Drug manufacturers control some of these risks directly. Upfront investment of time to develop reliable processes can minimize disruptions in manufacturing and expensive scrapping of batches. It is also important to assess how to build the safest and most robust manufacturing infrastructure and how much redundancy to create through multi-site manufacturing of the same product. Though a financial drag on a business, multi-billion dollar inventories of raw materials and finished product are increasingly common to manage risk.
Raw material suppliers constitute a second major group of risks, largely outside the direct control of the manufacturers. As biopharmaceuticals become increasingly important, there is intense focus on suppliers aligning their approaches to quality and security of supply with drug manufacturers. A well-conceived framework should consider key supply chain management (SCM) elements and allow close collaboration between the parties involved. The manufacturer’s risk can decrease when suppliers can effectively assess their risk and implement meaningful strategies tailored to individual materials, products, and manufacturing plants.

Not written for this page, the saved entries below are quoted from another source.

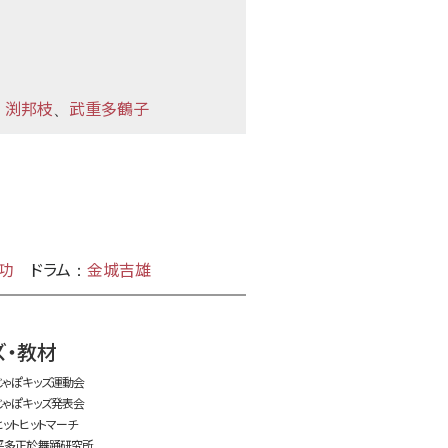
渕邦枝
武重多鶴子
：
、
功
ドラム
金城吉雄
：
time:0.59 s
・
ズ・教材
じゃぽキッズ運動会
じゃぽキッズ発表会
ヒットヒットマーチ
平多正於舞踊研究所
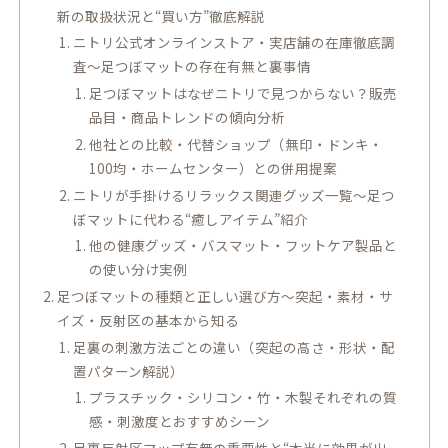
新の取扱状況と“買い方”徹底解説
ニトリ公式オンラインストア・実店舗の在庫徹底調
査～足つぼマットの存在有無と裏事情
足つぼマットはなぜニトリで見つからない？販売
品目・商品トレンドの傾向分析
他社との比較・代替ショップ（無印・ドンキ・
100均・ホームセンター）との併用提案
ニトリが手掛けるリラックス関連グッズ一覧～足つ
ぼマットに代わる“癒しアイテム”紹介
他の健康グッズ・バスマット・フットケア製品と
の使い分け実例
足つぼマットの種類と正しい選び方～突起・素材・サ
イズ・反射区の基本から知る
足裏の刺激方法ごとの違い（突起の高さ・形状・配
置パターン解説）
プラスチック・シリコン・竹・木製それぞれの質
感・刺激度とおすすめシーン
足裏反射区マップ有無の重要性と“本当に効果が出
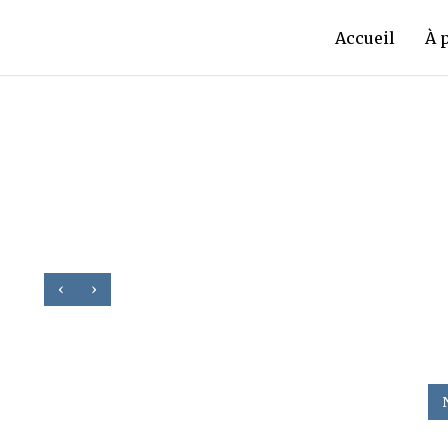
Accueil
À 
‹
›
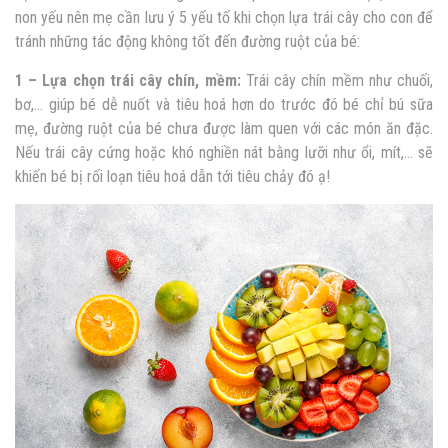
non yếu nên mẹ cần lưu ý 5 yếu tố khi chọn lựa trái cây cho con để
tránh những tác động không tốt đến đường ruột của bé:
1 – Lựa chọn trái cây chín, mềm:
Trái cây chín mềm như chuối,
bơ,… giúp bé dễ nuốt và tiêu hoá hơn do trước đó bé chỉ bú sữa
mẹ, đường ruột của bé chưa được làm quen với các món ăn đặc.
Nếu trái cây cứng hoặc khó nghiền nát bằng lưỡi như ổi, mít,… sẽ
khiến bé bị rối loạn tiêu hoá dẫn tới tiêu chảy đó ạ!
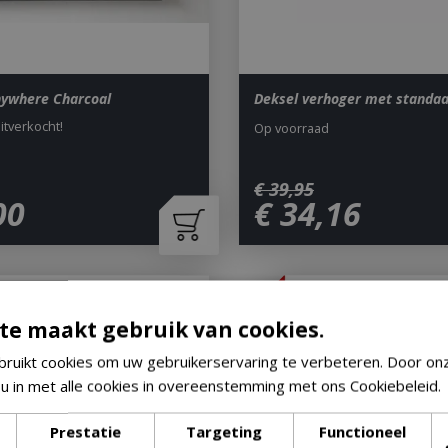
nywhere Charcoal
Deksel verhoger met standa
uitverkocht!
Op voorraad
€
39
,
95
00
€
34
,
16
te maakt gebruik van cookies.
ruikt cookies om uw gebruikerservaring te verbeteren. Door on
 u in met alle cookies in overeenstemming met ons Cookiebeleid.
Prestatie
Targeting
Functioneel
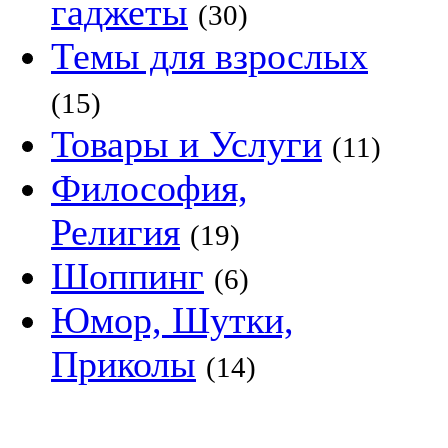
гаджеты
(30)
Темы для взрослых
(15)
Товары и Услуги
(11)
Философия,
Религия
(19)
Шоппинг
(6)
Юмор, Шутки,
Приколы
(14)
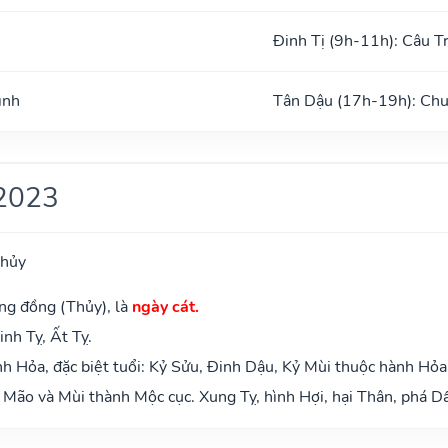
Đinh Tị (9h-11h): Câu T
ình
Tân Dậu (17h-19h): Chu
2023
Thủy
ng đồng (Thủy), là
ngày cát.
inh Tỵ, Ất Tỵ.
 Hỏa, đặc biệt tuổi: Kỷ Sửu, Đinh Dậu, Kỷ Mùi thuộc hành Hỏa
Mão và Mùi thành Mộc cục. Xung Tỵ, hình Hợi, hại Thân, phá Dầ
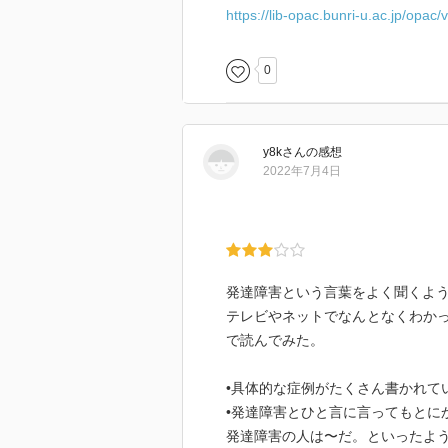
https://lib-opac.bunri-u.ac.jp/opa
0
y8k
さん
の感想
2022年7月4日
発達障害という言葉をよく聞くよ
テレビやネットでなんとなくわか
で読んでみた。
•具体的な症例がたくさん書かれて
•発達障害とひと言に言ってもとに
発達障害の人は〜だ。といったよ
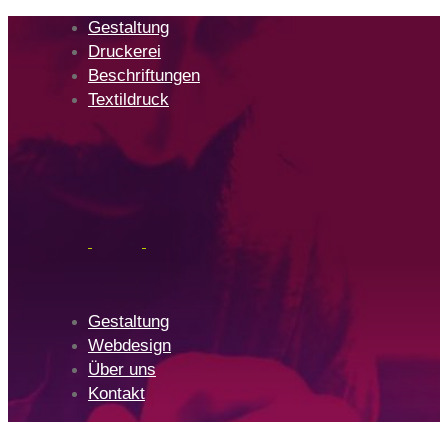
Skip
Skip
Gestaltung
links
to
Druckerei
primary
Beschriftungen
navigation
Textildruck
Skip
to
content
Gestaltung
Webdesign
Über uns
Kontakt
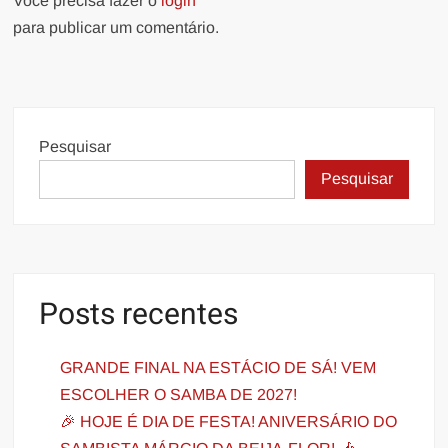
Você precisa fazer o
login
para publicar um comentário.
Pesquisar
Pesquisar
Posts recentes
GRANDE FINAL NA ESTÁCIO DE SÁ! VEM
ESCOLHER O SAMBA DE 2027!
🎉 HOJE É DIA DE FESTA! ANIVERSÁRIO DO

Deep supply chain management
Today, drug manufacturers increasingly investigate deeper into their supply chain to assess risk. Both immediate (tier 1) suppliers and the suppliers’ supply chain (sub-tiers) are evaluated to assess risk of disruption from shortages of raw materials. Risks can be reduced by choosing tier 1 suppliers that can demonstrate a clear quality system, which supports essential features such as timely change notification programs. Robust product design programs and management of sub-tier supplier quality and capacity are also required. Business continuity planning, how a supplier will manage a disruption of raw material supply or impairment of its own manufacturing capacity, is also regularly evaluated. In such a fast-growing industry, transparent capacity management and a commitment to invest in capacity to assure raw material supply is frequently questioned. Figure 4 illustrates examples of factors used to manage supply chain risk.

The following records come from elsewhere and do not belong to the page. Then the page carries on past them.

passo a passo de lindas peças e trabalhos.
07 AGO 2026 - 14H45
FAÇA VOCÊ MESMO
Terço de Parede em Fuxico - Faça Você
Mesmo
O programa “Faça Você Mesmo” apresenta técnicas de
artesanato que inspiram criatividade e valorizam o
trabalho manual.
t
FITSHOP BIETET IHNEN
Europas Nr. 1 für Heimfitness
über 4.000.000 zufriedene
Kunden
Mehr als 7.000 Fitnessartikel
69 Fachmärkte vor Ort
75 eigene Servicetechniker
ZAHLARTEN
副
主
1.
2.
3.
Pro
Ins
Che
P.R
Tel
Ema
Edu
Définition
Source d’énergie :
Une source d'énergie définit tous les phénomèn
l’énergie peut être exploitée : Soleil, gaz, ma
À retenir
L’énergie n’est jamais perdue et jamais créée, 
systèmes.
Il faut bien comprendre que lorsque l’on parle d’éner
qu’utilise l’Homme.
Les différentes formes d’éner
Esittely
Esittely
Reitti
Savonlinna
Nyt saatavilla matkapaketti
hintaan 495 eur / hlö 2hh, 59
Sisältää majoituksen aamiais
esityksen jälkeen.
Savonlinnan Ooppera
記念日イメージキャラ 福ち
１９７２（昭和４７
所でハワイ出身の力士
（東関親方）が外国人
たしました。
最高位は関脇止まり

Making the most of big data
Both drug manufacturers and their suppliers generate large amounts of data concerning their products and processes. Mining this “big data” becomes easier as the Industrial internet increasingly facilitates connection of diverse data through economical and secure cloud-based storage and analysis solutions. This data is also a source of new insights into managing productivity and risk as shown for other highly regulated and critical industries, like aviation and power (9). In biomanufacturing, benefits are likely improved facility planning and maintenance as well as better understanding of how raw material variations affect process quality and yield. These benefits would lead to increasing productivity and decreasing batch failures or lots placed on hold for quality review.
Discussion and conclusions
A structured and transparent risk management process is a constructive way to align the vital needs of patients with both drug manufacturers and their suppliers, regulators, investors, and employees. Our industry will never be without risk. Therefore, we should avoid the paralysis that comes with fear of risk and disproportionate management, which ultimately reduces the pace of progress and our opportunity to treat patients.

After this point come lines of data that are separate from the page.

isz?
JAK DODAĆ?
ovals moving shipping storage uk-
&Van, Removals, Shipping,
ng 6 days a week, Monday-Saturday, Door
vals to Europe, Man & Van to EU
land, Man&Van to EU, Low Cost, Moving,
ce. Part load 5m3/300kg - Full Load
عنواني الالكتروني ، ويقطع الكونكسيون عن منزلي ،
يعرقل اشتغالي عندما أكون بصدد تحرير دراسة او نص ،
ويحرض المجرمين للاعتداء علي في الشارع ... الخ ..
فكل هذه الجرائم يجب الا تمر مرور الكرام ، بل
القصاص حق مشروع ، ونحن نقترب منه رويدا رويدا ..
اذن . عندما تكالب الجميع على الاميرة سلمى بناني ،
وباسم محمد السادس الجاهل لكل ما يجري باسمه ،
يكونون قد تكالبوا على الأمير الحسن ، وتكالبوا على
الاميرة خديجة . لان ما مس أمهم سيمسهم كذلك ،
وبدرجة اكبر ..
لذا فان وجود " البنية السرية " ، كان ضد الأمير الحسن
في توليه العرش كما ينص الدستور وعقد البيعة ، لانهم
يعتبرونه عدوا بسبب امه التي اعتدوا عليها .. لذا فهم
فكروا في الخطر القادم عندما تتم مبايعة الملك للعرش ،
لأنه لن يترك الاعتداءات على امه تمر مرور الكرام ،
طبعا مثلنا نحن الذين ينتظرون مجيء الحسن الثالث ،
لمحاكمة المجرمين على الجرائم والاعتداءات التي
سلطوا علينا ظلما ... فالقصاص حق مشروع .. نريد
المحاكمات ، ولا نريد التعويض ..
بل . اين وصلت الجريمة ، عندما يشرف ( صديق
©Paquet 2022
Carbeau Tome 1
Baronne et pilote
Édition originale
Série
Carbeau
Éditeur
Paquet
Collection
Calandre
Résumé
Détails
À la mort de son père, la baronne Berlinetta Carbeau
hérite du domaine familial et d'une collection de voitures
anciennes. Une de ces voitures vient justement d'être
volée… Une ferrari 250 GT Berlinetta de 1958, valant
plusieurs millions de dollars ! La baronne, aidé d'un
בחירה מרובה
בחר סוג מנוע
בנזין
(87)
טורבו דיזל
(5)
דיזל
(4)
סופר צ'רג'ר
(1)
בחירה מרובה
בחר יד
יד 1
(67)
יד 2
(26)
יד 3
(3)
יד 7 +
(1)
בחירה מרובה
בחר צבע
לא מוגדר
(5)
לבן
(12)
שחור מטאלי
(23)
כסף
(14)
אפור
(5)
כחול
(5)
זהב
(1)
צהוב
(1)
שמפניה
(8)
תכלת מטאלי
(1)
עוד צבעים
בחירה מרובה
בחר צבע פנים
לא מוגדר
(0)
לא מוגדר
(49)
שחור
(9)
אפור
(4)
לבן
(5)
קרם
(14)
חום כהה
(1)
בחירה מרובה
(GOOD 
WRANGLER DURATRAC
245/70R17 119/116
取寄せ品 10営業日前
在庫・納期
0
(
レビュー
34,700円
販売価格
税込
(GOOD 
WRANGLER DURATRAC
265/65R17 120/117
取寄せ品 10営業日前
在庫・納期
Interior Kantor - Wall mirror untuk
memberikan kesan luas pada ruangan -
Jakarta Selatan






The myriad of risks we face can seem daunting at first sight. The key is to work through the risks in a systematic and cross-functional way involving all levels of the organization. As the process is repeated year after year, the grasp of existing and new risks will improve. Whilst the process is challenging in the early stages, the focus should be on constant improvement in visibility and plans to mitigate risks. This way, organizations become increasingly confident in this essential task and well capable of managing a challenging risk if it does indeed materialize.